Action item: Please reproduce every line of the data below with no changes at all.

(Excerpts from a dataset)

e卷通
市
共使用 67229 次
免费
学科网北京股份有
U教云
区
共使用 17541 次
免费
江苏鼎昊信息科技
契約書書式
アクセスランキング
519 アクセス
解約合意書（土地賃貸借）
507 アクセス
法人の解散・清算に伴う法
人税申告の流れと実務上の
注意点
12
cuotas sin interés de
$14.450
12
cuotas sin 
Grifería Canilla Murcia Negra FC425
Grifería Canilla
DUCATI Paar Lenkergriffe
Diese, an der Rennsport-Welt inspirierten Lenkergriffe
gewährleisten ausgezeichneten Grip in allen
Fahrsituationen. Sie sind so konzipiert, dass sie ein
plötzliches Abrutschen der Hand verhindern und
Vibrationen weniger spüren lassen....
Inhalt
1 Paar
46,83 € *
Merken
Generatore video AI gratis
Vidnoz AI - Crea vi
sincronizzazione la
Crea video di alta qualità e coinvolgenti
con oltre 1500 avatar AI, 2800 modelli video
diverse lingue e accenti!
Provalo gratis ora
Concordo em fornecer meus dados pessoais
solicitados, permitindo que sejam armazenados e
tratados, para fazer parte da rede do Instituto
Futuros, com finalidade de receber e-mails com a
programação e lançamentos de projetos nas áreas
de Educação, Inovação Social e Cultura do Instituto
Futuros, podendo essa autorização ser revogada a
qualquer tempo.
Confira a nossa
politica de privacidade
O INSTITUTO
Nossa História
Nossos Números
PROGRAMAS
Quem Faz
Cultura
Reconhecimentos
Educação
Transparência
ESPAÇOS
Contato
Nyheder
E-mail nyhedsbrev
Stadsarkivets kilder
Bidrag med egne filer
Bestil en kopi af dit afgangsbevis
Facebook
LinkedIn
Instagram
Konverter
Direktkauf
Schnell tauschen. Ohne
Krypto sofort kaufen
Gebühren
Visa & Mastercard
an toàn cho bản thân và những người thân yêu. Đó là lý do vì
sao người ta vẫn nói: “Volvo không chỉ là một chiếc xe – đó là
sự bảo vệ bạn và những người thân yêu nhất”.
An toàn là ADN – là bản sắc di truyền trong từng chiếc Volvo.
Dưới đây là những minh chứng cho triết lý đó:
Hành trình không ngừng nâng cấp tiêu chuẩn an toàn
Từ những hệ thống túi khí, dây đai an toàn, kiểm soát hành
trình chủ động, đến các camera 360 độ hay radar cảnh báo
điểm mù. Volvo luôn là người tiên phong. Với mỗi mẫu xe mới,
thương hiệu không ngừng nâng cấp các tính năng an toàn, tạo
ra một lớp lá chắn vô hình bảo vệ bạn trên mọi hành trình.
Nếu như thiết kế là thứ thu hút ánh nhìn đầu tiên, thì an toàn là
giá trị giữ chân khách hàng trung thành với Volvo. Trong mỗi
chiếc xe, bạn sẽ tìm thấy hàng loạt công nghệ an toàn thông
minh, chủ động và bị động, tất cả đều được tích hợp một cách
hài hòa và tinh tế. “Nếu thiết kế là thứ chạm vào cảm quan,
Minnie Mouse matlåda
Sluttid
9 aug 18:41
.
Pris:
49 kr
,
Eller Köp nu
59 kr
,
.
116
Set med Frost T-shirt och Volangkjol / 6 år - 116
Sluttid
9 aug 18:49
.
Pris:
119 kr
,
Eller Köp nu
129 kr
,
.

Finished task:
e卷通
市
共使用 67229 次
免费
学科网北京股份有
U教云
区
共使用 17541 次
免费
江苏鼎昊信息科技
契約書書式
アクセスランキング
519 アクセス
解約合意書（土地賃貸借）
507 アクセス
法人の解散・清算に伴う法
人税申告の流れと実務上の
注意点
12
cuotas sin interés de
$14.450
12
cuotas sin 
Grifería Canilla Murcia Negra FC425
Grifería Canilla
DUCATI Paar Lenkergriffe
Diese, an der Rennsport-Welt inspirierten Lenkergriffe
gewährleisten ausgezeichneten Grip in allen
Fahrsituationen. Sie sind so konzipiert, dass sie ein
plötzliches Abrutschen der Hand verhindern und
Vibrationen weniger spüren lassen....
Inhalt
1 Paar
46,83 € *
Merken
Generatore video AI gratis
Vidnoz AI - Crea vi
sincronizzazione la
Crea video di alta qualità e coinvolgenti
con oltre 1500 avatar AI, 2800 modelli video
diverse lingue e accenti!
Provalo gratis ora
Concordo em fornecer meus dados pessoais
solicitados, permitindo que sejam armazenados e
tratados, para fazer parte da rede do Instituto
Futuros, com finalidade de receber e-mails com a
programação e lançamentos de projetos nas áreas
de Educação, Inovação Social e Cultura do Instituto
Futuros, podendo essa autorização ser revogada a
qualquer tempo.
Confira a nossa
politica de privacidade
O INSTITUTO
Nossa História
Nossos Números
PROGRAMAS
Quem Faz
Cultura
Reconhecimentos
Educação
Transparência
ESPAÇOS
Contato
Nyheder
E-mail nyhedsbrev
Stadsarkivets kilder
Bidrag med egne filer
Bestil en kopi af dit afgangsbevis
Facebook
LinkedIn
Instagram
Konverter
Direktkauf
Schnell tauschen. Ohne
Krypto sofort kaufen
Gebühren
Visa & Mastercard
an toàn cho bản thân và những người thân yêu. Đó là lý do vì
sao người ta vẫn nói: “Volvo không chỉ là một chiếc xe – đó là
sự bảo vệ bạn và những người thân yêu nhất”.
An toàn là ADN – là bản sắc di truyền trong từng chiếc Volvo.
Dưới đây là những minh chứng cho triết lý đó:
Hành trình không ngừng nâng cấp tiêu chuẩn an toàn
Từ những hệ thống túi khí, dây đai an toàn, kiểm soát hành
trình chủ động, đến các camera 360 độ hay radar cảnh báo
điểm mù. Volvo luôn là người tiên phong. Với mỗi mẫu xe mới,
thương hiệu không ngừng nâng cấp các tính năng an toàn, tạo
ra một lớp lá chắn vô hình bảo vệ bạn trên mọi hành trình.
Nếu như thiết kế là thứ thu hút ánh nhìn đầu tiên, thì an toàn là
giá trị giữ chân khách hàng trung thành với Volvo. Trong mỗi
chiếc xe, bạn sẽ tìm thấy hàng loạt công nghệ an toàn thông
minh, chủ động và bị động, tất cả đều được tích hợp một cách
hài hòa và tinh tế. “Nếu thiết kế là thứ chạm vào cảm quan,
Minnie Mouse matlåda
Sluttid
9 aug 18:41
.
Pris:
49 kr
,
Eller Köp nu
59 kr
,
.
116
Set med Frost T-shirt och Volangkjol / 6 år - 116
Sluttid
9 aug 18:49
.
Pris:
119 kr
,
Eller Köp nu
129 kr
,
.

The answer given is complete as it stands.